Nobody knew how much legal liability servicers had, but with state and federal law enforcement investigating and potentially trillions of dollars in mortgages affected, the numbers were expected to be high. Write off that principal. And if they held onto the house and kept making their mortgage payment, any subsequent appreciation they would have had to share with the lenders. But just take it down.

After a perfunctory investigation, state and federal officials reached an agreement with the top five servicers, called the National Mortgage Settlement. Despite claims that a million homeowners would get principal reductions as a result, in the end only 83, received such help.

Years later, his late wife contracted stage four pancreatic cancer, and the subsequent medical bills, loss of wages and eventual reset of the interest rate made it impossible to afford the mortgage.

A settlement with the New Jersey attorney general over Pick-a-Pay mortgages entitled Malleo to a loan modification. But Malleo never received relief, despite applying on four separate occasions.

Instead, Wells Fargo told him to stop paying so as to qualify for HAMP, but then used that default to file for foreclosure, sell the property to the bank itself, and set an eviction date of August 21, Weeks before eviction, Malleo received a letter from Home Start Housing Center promising they could get him out of foreclosure.

After submitting his information, Home Start sent him an offer—on Wells Fargo stationery — approving him for a HAMP modification with a lower monthly payment. Malleo sent in his payment, but that day, two sheriffs and a moving truck came to evict him from the house. For more details, review the total cost of borrowing money.

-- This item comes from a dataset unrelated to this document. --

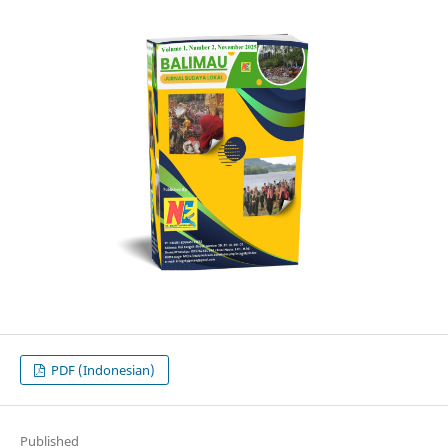
PDF (Indonesian)
Published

If you'd like to refinance but you have more than one loan, consider consolidating multiple debts into one loan under a new rate, payment and term. Consider debt consolidation. Before you apply, we encourage you to carefully consider whether consolidating your existing debt is the right choice for you.

Consolidating multiple debts means you will have a single payment monthly, but it may not reduce or pay your debt off sooner. The payment reduction may come from a lower interest rate, a longer loan term, or a combination of both. By extending the loan term, you may pay more in interest over the life of the loan.

By understanding how consolidating your debt benefits you, you will be in a better position to decide if it is the right option for you. If you are a service member on active duty, prior to seeking a refinance of your existing mortgage loan, please consult with your legal advisor regarding the relief you may be eligible for under the Servicemembers Civil Relief Act or applicable state law.